Lateral aerial organs are produced from the primordia initiated in the shoot apical meristem. Early stages of lateral organ growth require cell division and a sharp transition occurs late in development towards a cell expansion‐based growth. A current hypothesis indicates that cytokinin signalling in meristematic cells is downregulated to allow differentiation. Increased local auxin levels promoting growth accompany this event. The later stage coincides with jasmonic acid signalling required for flower maturarion. Within one organism, lateral organs of the same type can change in size and shape during ontogeny, a feature called heteroblasty. The developmental programme leading to final organ size may be modulated by environmental cues including photoperiod, temperature and abiotic stress. These environmental signals are integrated into the morphogenetic programme allowing better adaptation as a result of developmental plasticity.
Key Concepts:
Initial growth of lateral organs requires the downregulation of cytokinins allowing morphogenesis and differentiation.

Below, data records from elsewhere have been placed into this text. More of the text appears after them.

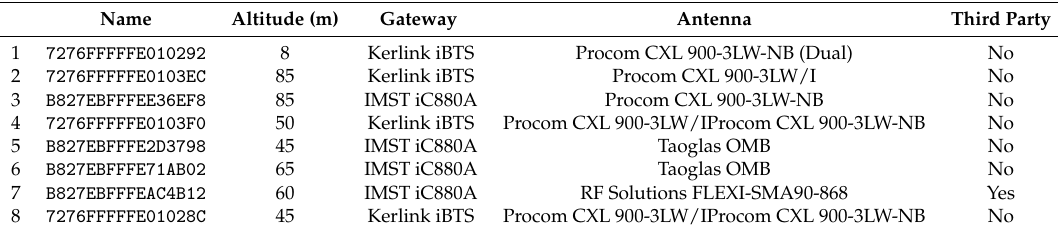
Table 5. LoRaWAN base stations located in the city of Southampton, including third party hardware. The Kerlink iBST supports antenna diversity but not all are equipped with dual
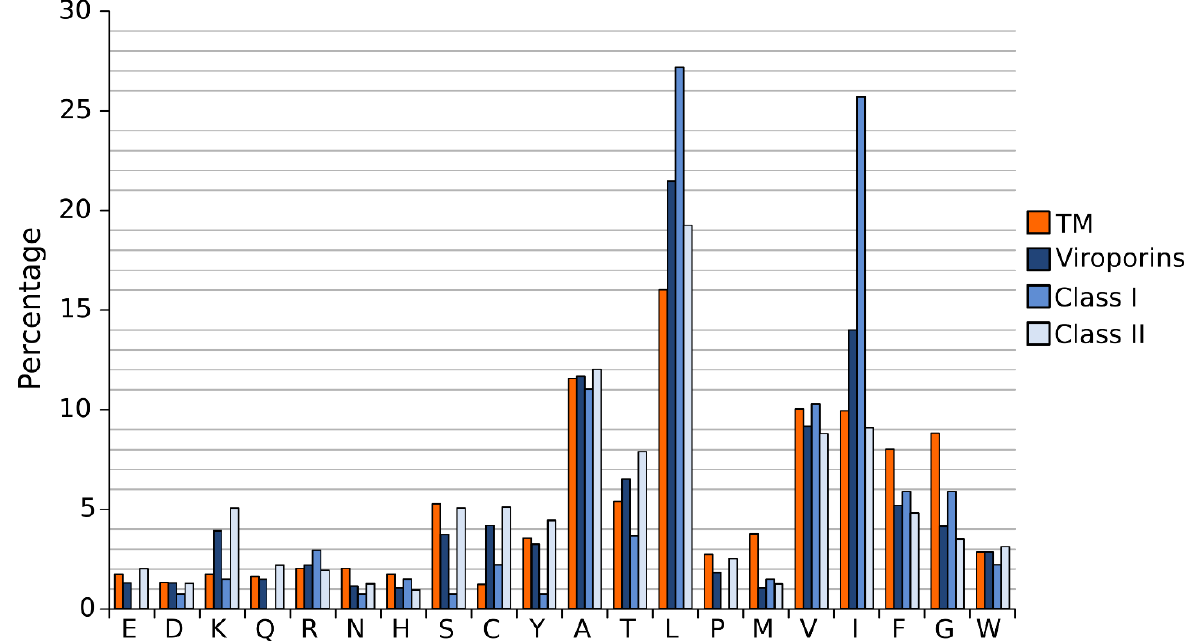
Figure 4. Amino acid distribution in viroporin TM segments. Amino acid distribution from 792 TM helices from a set of non-redundant proteins of known structure (orange) and viroporin putative TM regions (blue) (data from viroporins shown in Figures 1 and 2). Viroporin hydrophobic regions were analyzed jointly (darkest blue) and separately by class (lighter blues).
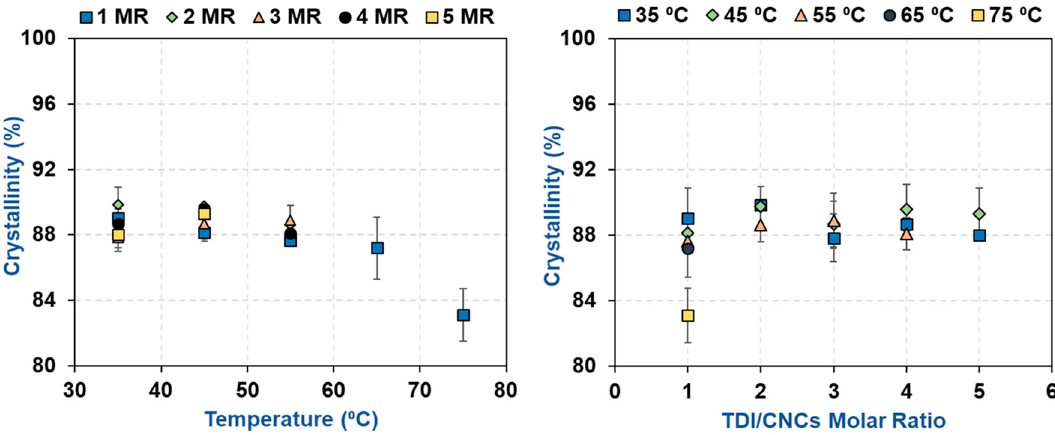
Figure 6. The impact of carbamation temperature and TDI/CNCs molar ratio on the crystallinity of CNCs upon carbamation.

Early developmental stages are characterised by cell division, whereas later stages show a rapid transition to growth caused by cell expansion.
There seems to be a compensation mechanism at the organ size level allowing increased cell expansion when cell division is compromised and vice versa, giving as a result lower organ size variation.
A given species may develop lateral organs differing in size and shape during development, a phenomenon called heteroblasty. A coordination between a basic growth programme and the timing of organ formation seems to be responsible for this phenomenon.
Plant organ size is the result of an underlying genetic programme and the interaction with environmental conditions that fine tune the final size of an organ.